Chuka University is a public university in Kenya.

==Location==
The main university campus is located in the town of Chuka, in Tharaka-Nithi County, along the eastern slopes of Mount Kenya. This location is along the Nairobi-Meru Highway, approximately 172 km northeast of Nairobi, the country's capital city. The elevation of the university campus is approximately 2000 m above mean sea level.

== History==
The institution was established on 27 September 2004, by Egerton University Council, as a campus of that university. In 2007, through legal notice No. 161 of 2007 the campus was transformed into "Chuka University College", the successor of the former Egerton University Eastern Campus College, Chuka. President Mwai Kibaki, the country's head of state granted full university charter status to Chuka University on 8 January 2013.

== Campuses ==
- Main Campus
- Igembe Campus
- Embu Campus
- Chogoria Campus
- Town Campus
- Nairobi Campus

== Leadership ==
Professor Erastus Njoka was the university's first vice chancellor, serving in that capacity for the 17 years from 2004 until 2022, when he left to join Kenyan elective politics. He was succeeded in acting capacity by Professor Dorcas Itsusa, who previously served as the deputy vice chancellor for academic affairs, research and student affairs. In June 2023, Professor Henry Mutembei was named as the new substantive vice chancellor, having previously served as deputy vice chancellor for administration, finance, planning and development.

==Academics==

=== Admissions ===
Self sponsored and government sponsored students are admitted to the university. Most students are admitted to the institution during the September intake. Four thousand admission letters were released by the institution to first year students up for admission in 2024.

=== Teaching and learning ===
The institution offers 2 semesters in each academic year, similar to most public universities in Kenya. First semester commences on September with the second semester commencing in January.
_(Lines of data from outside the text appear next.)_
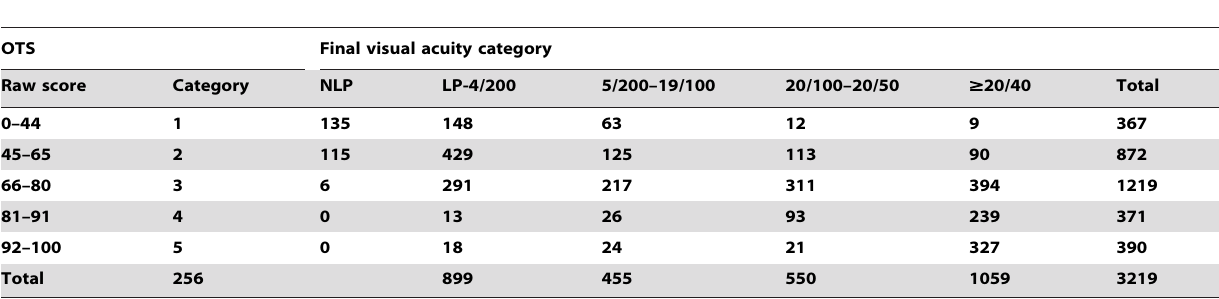
Table 5. Correlation of the final visual acuity category with the Ocular Trauma Score in 3219 eyes.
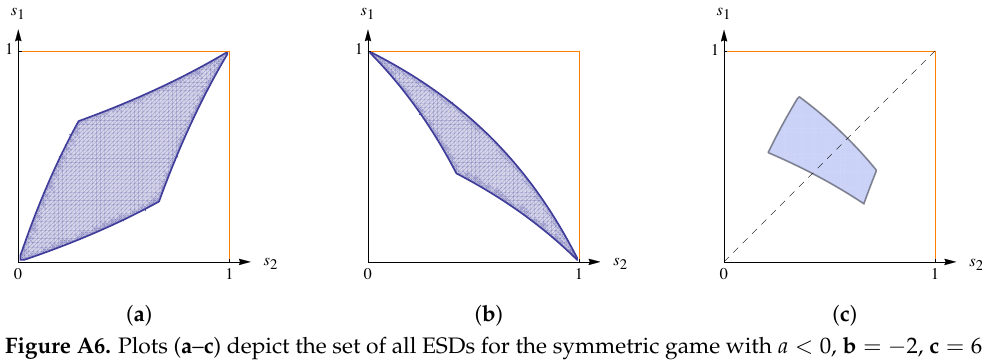
Figure A6. Plots ( a – c ) depict the set of all ESDs for the symmetric game with a < 0, b = − 2, c = 6, for the symmetric game with a > 0, b = 3, c = 4, and non-symmetric G ns , respectively.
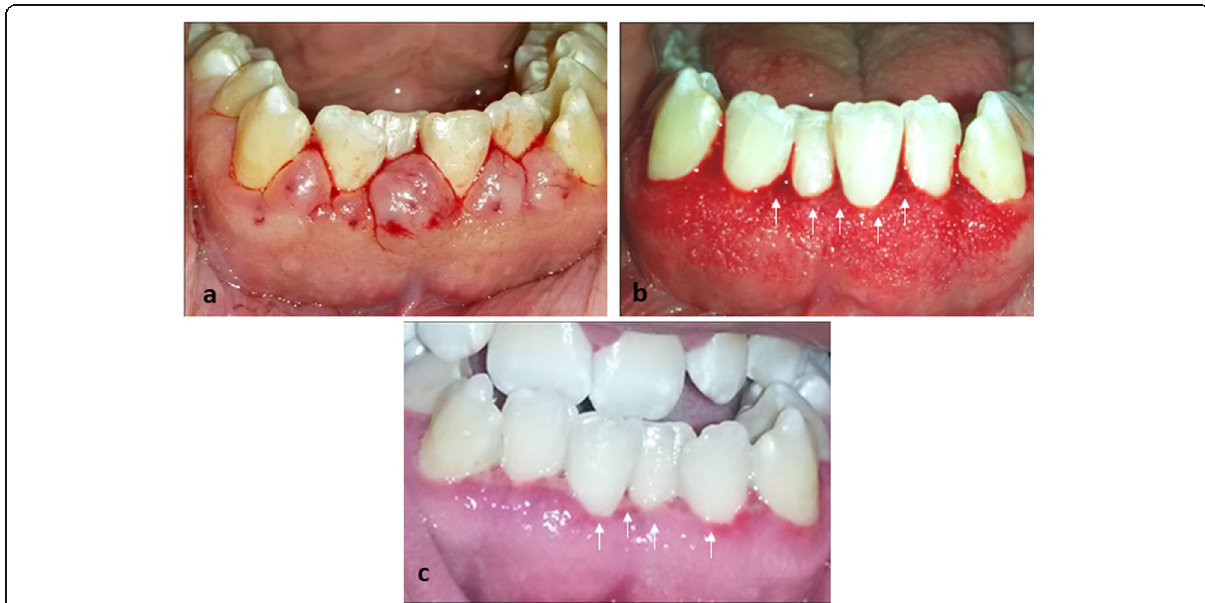
Fig. 2 Clinical view of gingival enlargement in mandibular incisors indicated for gingivectomy (control group). a Before gingivectomy procedure. b Immediately after gingivectomy. c Gingival healing 2 weeks post-surgery. Note the change in gingival contour after surgery (white arrows in b ) and 2 weeks later (white arrows in c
Each semester lasts 4 months.

=== Graduation ===
Since its inception as an independent university, Chuka has held 14 graduation ceremonies, which occur towards the end of every year. 3844 students graduated in the 12th graduation ceremony in 2023.

=== Faculties ===
- Agriculture and Environmental Studies
- Animal Science
- Plant Science
- Agricultural Economic Agribusiness and Agricultural Education
- Environmental Studies and Resource Development
- Education and Resources Development
- Education
- Business Studies
- Business Administration
- Management Science
- Arts and Humanities
- Social Science
- Humanity
- Science and Technology
- Biological Sciences
- Physical Sciences
- Computer Science & ICT
- Faculty of Engineering

==== School of Nursing and Public Health ====
Source:

== Student life ==

=== Sports ===
Chuka competes in annual university sports competition which are organized by Kenya University Sports Federation(KUSF) and local tournaments within or outside the institution. Students engage in competitive football, rugby, basketball, hockey. The university dominates ruby and football tournaments in the central region and has taken part in the KUSF tournaments up to the national level.

=== Domitories and student housing ===
Undergraduate students live on campus and off-campus. Chuka has male and female hostels for on-campus students (residents) New hostels are also being built by the institution under funding by the national government. It is optional whether or not a student may wish to be a resident.